In Primate Visions (1989), Donna Haraway defines a cyborg as “the figure born of the interface of automaton and autonomy” (139). Phoenix’s memoir describes a process by which autonomy can be gained through questioning and critical thinking. Phoenix with her injected nanomites and her titanium bones represents the “binary oppositions of meat/metal” described in Haraway’s “A Cyborg Manifesto,” a chapter of her book, Simians, Cyborgs, and Women: The Reinvention of Nature (1991). For Haraway, the cyborg is a “myth about transgressed boundaries, potent fusions, and dangerous possibilities” (154). In creating Phoenix, LifeGen transgressed moral boundaries, and she is indeed a dangerous possibility, but she also represents a kind of long-term wild card morality that endures beyond corporate control. Thus, her story becomes mythology again through the discovery of her memoir and its subsequent retelling.
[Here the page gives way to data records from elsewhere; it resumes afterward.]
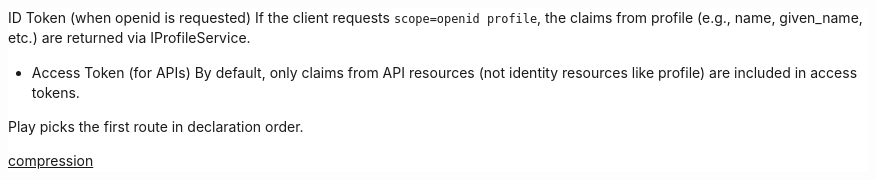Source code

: 
ID Token (when openid is requested)
If the client requests `scope=openid profile`, the claims from profile (e.g., name, given_name, etc.) are returned via IProfileService.

- Access Token (for APIs)
By default, only claims from API resources (not identity resources like profile) are included in access tokens.


Play picks the first route in declaration order.

[compression](https://cefboud.com/posts/compression/)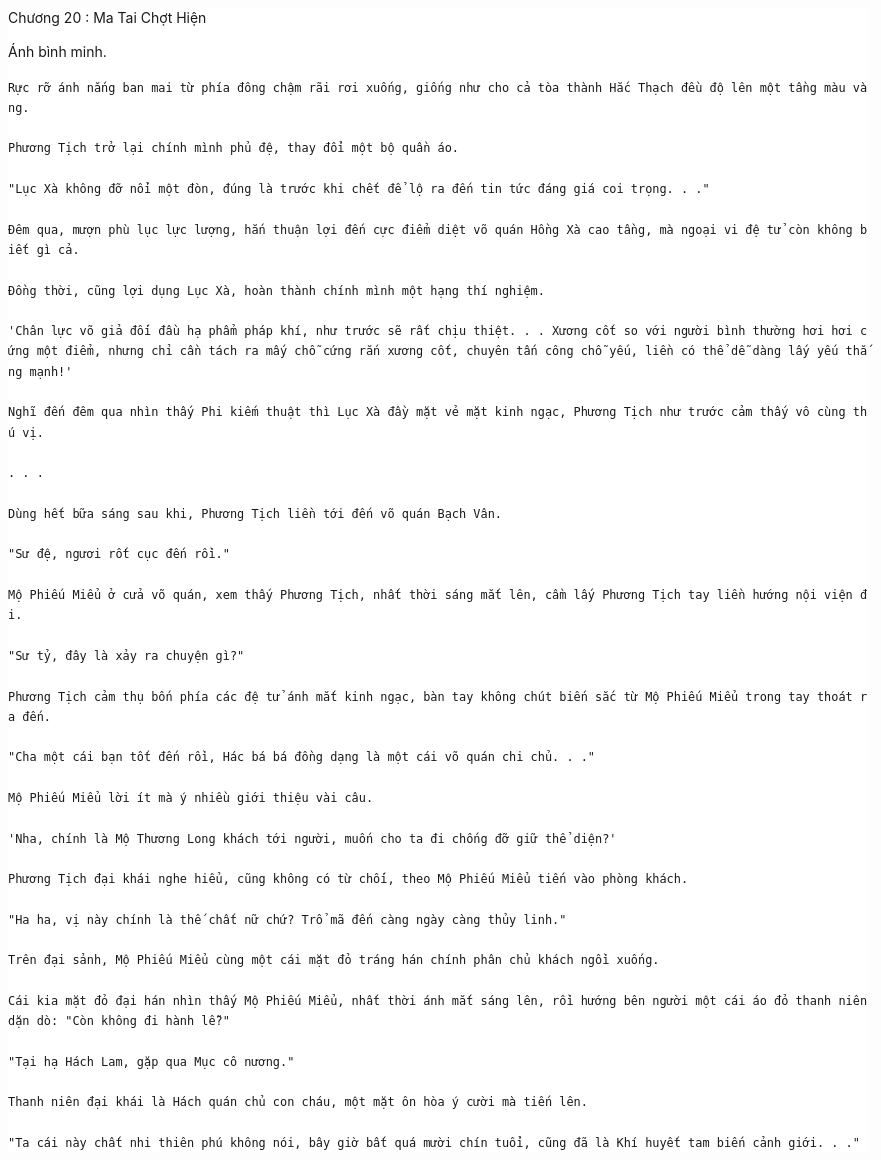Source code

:




Chương 20 : Ma Tai Chợt Hiện


Ánh bình minh.

	Rực rỡ ánh nắng ban mai từ phía đông chậm rãi rơi xuống, giống như cho cả tòa thành Hắc Thạch đều độ lên một tầng màu vàng.

	Phương Tịch trở lại chính mình phủ đệ, thay đổi một bộ quần áo.

	"Lục Xà không đỡ nổi một đòn, đúng là trước khi chết để lộ ra đến tin tức đáng giá coi trọng. . ."

	Đêm qua, mượn phù lục lực lượng, hắn thuận lợi đến cực điểm diệt võ quán Hồng Xà cao tầng, mà ngoại vi đệ tử còn không biết gì cả.

	Đồng thời, cũng lợi dụng Lục Xà, hoàn thành chính mình một hạng thí nghiệm.

	'Chân lực võ giả đối đầu hạ phẩm pháp khí, như trước sẽ rất chịu thiệt. . . Xương cốt so với người bình thường hơi hơi cứng một điểm, nhưng chỉ cần tách ra mấy chỗ cứng rắn xương cốt, chuyên tấn công chỗ yếu, liền có thể dễ dàng lấy yếu thắng mạnh!'

	Nghĩ đến đêm qua nhìn thấy Phi kiếm thuật thì Lục Xà đầy mặt vẻ mặt kinh ngạc, Phương Tịch như trước cảm thấy vô cùng thú vị.

	. . .

	Dùng hết bữa sáng sau khi, Phương Tịch liền tới đến võ quán Bạch Vân.

	"Sư đệ, ngươi rốt cục đến rồi."

	Mộ Phiếu Miểu ở cửa võ quán, xem thấy Phương Tịch, nhất thời sáng mắt lên, cầm lấy Phương Tịch tay liền hướng nội viện đi.

	"Sư tỷ, đây là xảy ra chuyện gì?"

	Phương Tịch cảm thụ bốn phía các đệ tử ánh mắt kinh ngạc, bàn tay không chút biến sắc từ Mộ Phiếu Miểu trong tay thoát ra đến.

	"Cha một cái bạn tốt đến rồi, Hác bá bá đồng dạng là một cái võ quán chi chủ. . ."

	Mộ Phiếu Miểu lời ít mà ý nhiều giới thiệu vài câu.

	'Nha, chính là Mộ Thương Long khách tới người, muốn cho ta đi chống đỡ giữ thể diện?'

	Phương Tịch đại khái nghe hiểu, cũng không có từ chối, theo Mộ Phiếu Miểu tiến vào phòng khách.

	"Ha ha, vị này chính là thế chất nữ chứ? Trổ mã đến càng ngày càng thủy linh."

	Trên đại sảnh, Mộ Phiếu Miểu cùng một cái mặt đỏ tráng hán chính phân chủ khách ngồi xuống.

	Cái kia mặt đỏ đại hán nhìn thấy Mộ Phiếu Miểu, nhất thời ánh mắt sáng lên, rồi hướng bên người một cái áo đỏ thanh niên dặn dò: "Còn không đi hành lễ?"

	"Tại hạ Hách Lam, gặp qua Mục cô nương."

	Thanh niên đại khái là Hách quán chủ con cháu, một mặt ôn hòa ý cười mà tiến lên.

	"Ta cái này chất nhi thiên phú không nói, bây giờ bất quá mười chín tuổi, cũng đã là Khí huyết tam biến cảnh giới. . ."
Eventually, like Kali Ma, the Hindu triple goddess of creation, preservation, and destruction, Phoenix embodies Death itself: “the reaper come to reap what was sown” (221). Life and birth are always bound up with death and destruction (Walker, 488). Okorafor’s characters all are angry at a world where so much inhumanity occurs, but Phoenix is angry with a difference. She has a morality that comes out of abomination and a preordained ability to create change. Phoenix destroys, and her story languishes for two hundred years in the darkness of the junk pile, but in the long view, time means next to nothing. After Sunuteel’s discovery, her story rises from its ashes to become “the most read book in the last one hundred years” (230). The Book of Phoenix is not an ending but a beginning.
Sandra Lindow lives in Menomonie, Wisconsin.
Works Cited
Butler, Octavia. Kindred. Boston: Beacon Press, 1979.
Gilligan, Carol. In a Different Voice. Cambridge, Massachusetts: Harvard University Press, 1982.
—— and Grant Wiggins. “The Origins of Morality in Early Childhood Relationships,” Mapping the Moral Domain. Cambridge: Harvard University Press, 1988.
Haraway, Donna. Primate Visions. New York: Routledge Press, 1989.
——. Simians, Cyborgs, and Women: The Reinvention of Nature. New York: Routledge, 1991.
Herman, Judith Lewis. Trauma and Recovery: The Aftermath of Violence from Domestic Abuse to Political Horror. New York: Basic Books, 1992.
Kohlberg, Lawrence. Essays on Moral Development. 2 volumes. New York: Harper and Row, 1981.
Jong, Erica. Fear of Flying. New York: Henry Holt and Company, 1973.
Laible, Deborah J. and Thompson, Ross A. “Mother–Child Discourse, Attachment Security, Shared Positive Affect, and Early Conscience Development.” Child Development, Volume 71, Number 5 (September/October 2000).
Miller, Alice. Breaking Down the Wall of Silence. New York: Meridian, 1993.
Okorafor, Nnedi. Akata Witch. New York: Viking, 2011.
——. The Book of Phoenix. New York: DAW Books, 2015.
——. Shadow Speaker. As by Nnedi Okorafor-Mbachu. New York: Hyperion, 2007.
Piaget, Jean. The Moral Judgment of the Child. London: Kegan Paul, Trench, Trubner and Co, 1932.
Walker, Barbara G. The Woman’s Encyclopedia of Myths and Secrets. San Francisco: Harper and Row, 1983.